10. Test device (1) according to one of claims 1 to 9, which is designed to subtract out homogeneous low-frequency defects in order to be able to identify homogeneous high-frequency defects.

11. Test device (1) according to one of claims 1 to 10, which is designed to separate out, over the homogeneity of the optical element (10), a component of a defect towards a surface (12) of the test device, a defect away from a surface (11) of the test device, a defect of an optical element volume (13) of the optical element (10).

12. The testing device (1) according to any one of claims 1 to 11, wherein the optical element (10) to be tested comprises a plastic part and/or an injection-molded part.

13. A method for measuring the homogeneity of an optical element (10) according to the principle of an interferometer (2), wherein interference of the wave fronts of light reflected by a reference surface (7) and an associated surface (11) of the optical element (10) to be tested is produced, characterized in that the surface (11) of the optical element (10) to be tested associated with the reference surface (7) is arranged in the beam path (5) of the interferometer (2) such that the light for measurement has to pass through the optical element (10) to be tested in order to be reflected at the surface (11) associated with the reference surface (7).

14. The method according to claim 13, wherein monochromatic aberrations due to a preset geometry of the optical element (10) to be tested are compensated.

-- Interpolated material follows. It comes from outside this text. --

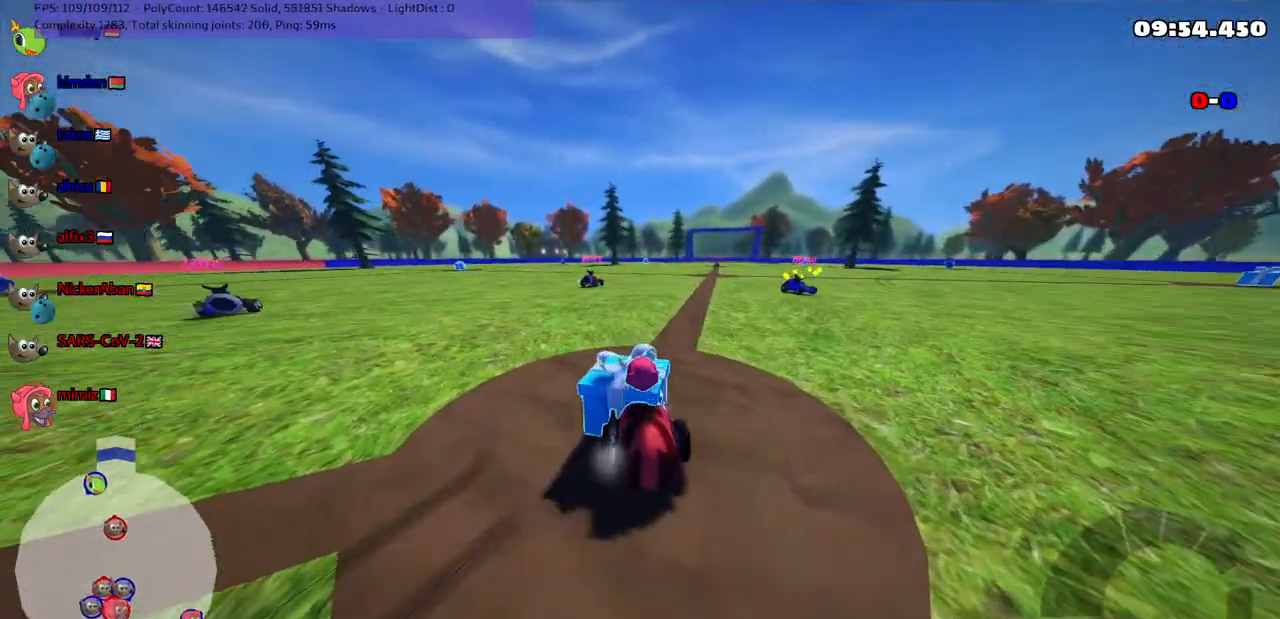
{"keys": ["left", "up"], "events": [[67, "left", "down"], [67, "up", "down"]]}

15. A method for measuring the homogeneity of an optical element (10) according to the principle of an interferometer (2), wherein interference of the wave fronts of light reflected by a reference surface (7) and an interferometric measuring surface (16) is produced, characterized in that the optical element (10) to be tested is arranged in the light path (5) of the interferometer (2) in such a way that the light used for the measurement passes through the optical element (10) to be tested before and after its reflection at the interferometric measuring surface (10) and in addition monochromatic aberrations occurring due to a preset geometry of the optical element are compensated.

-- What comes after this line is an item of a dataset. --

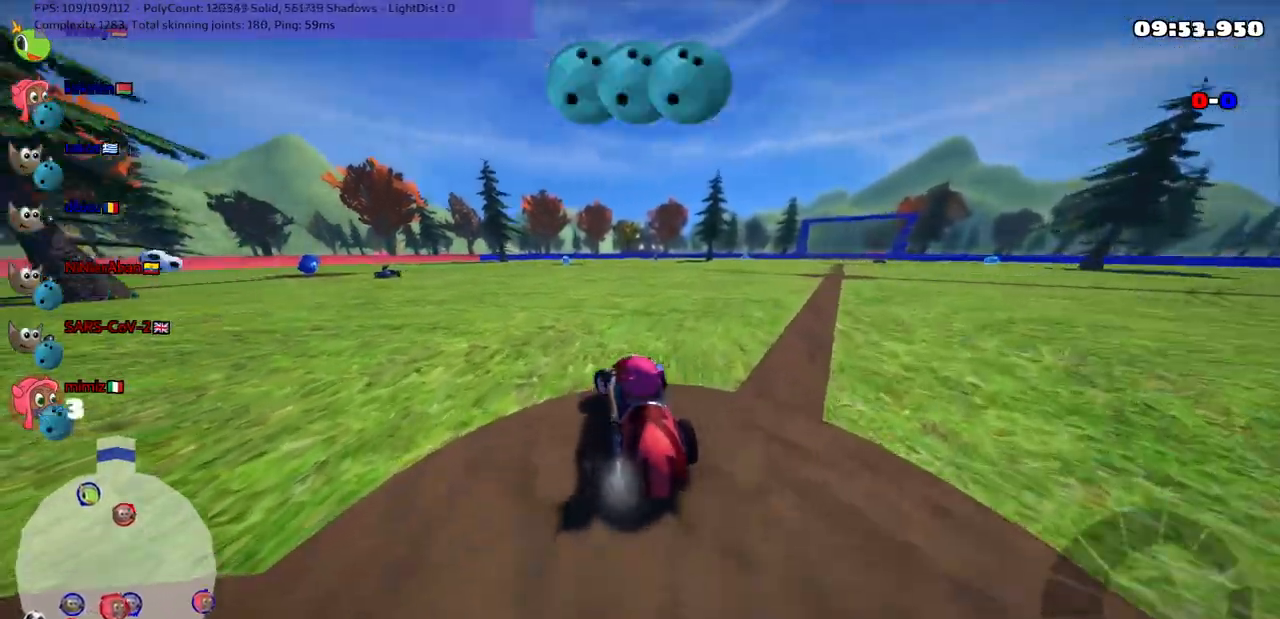
{"keys": ["left", "m", "up"], "events": [[50, "m", "down"]]}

16. Method according to claim 14 or 15, wherein, for the compensation of monochromatic aberrations, an optical compensation element (9) is arranged in the beam path (5) with the smallest possible distance from the optical element (10) to be tested.

17. The method according to any one of claims 13 to 16, wherein an ideal optical reference element (10R) is first measured, the data of which are recorded as reference measurements,

then measuring the optical element (10) to be tested, the data of which are recorded as measurements of the optical element (10) to be tested,

and finally subtracting the reference measured data from the measured data of the optical element (10) to be tested.

18. The method according to any one of claims 13 to 17, wherein the optical element (10) to be tested is positioned non-concentrically with a defined deviation relative to the test device (1) implementing the principle of the interferometer (2).

19. The method of any of claims 13 to 18, wherein the low frequency defects of the uniformity are subtracted to enable identification of the high frequency defects of the uniformity.

20. Method according to one of claims 13 to 19, wherein the homogeneity of the optical element (10) separates the components of the defects of both surfaces (11, 12) and of the volume (13) of the optical element (10) such that two further measurements are carried out according to the principle of interferometry, in particular fizeau interferometer (2), wherein

-in a first additional measurement, associating a first new reference surface (7') with a first surface (12) in order to reveal surface defects of the first surface (12), wherein the first surface represents an original light incidence surface (12) of the optical element (10) to be tested,

-in a further additional measurement, rotating the optical element (10) to be tested by 180 ° and associating again a reference plane (7") with the second surface (11) of the optical element (10) to be tested in order to reveal surface defects of the second surface (11),

-two additional measurements are tallied with the original measurements in order to reveal the homogeneity of the volume 13 of the optical element (10) to be tested.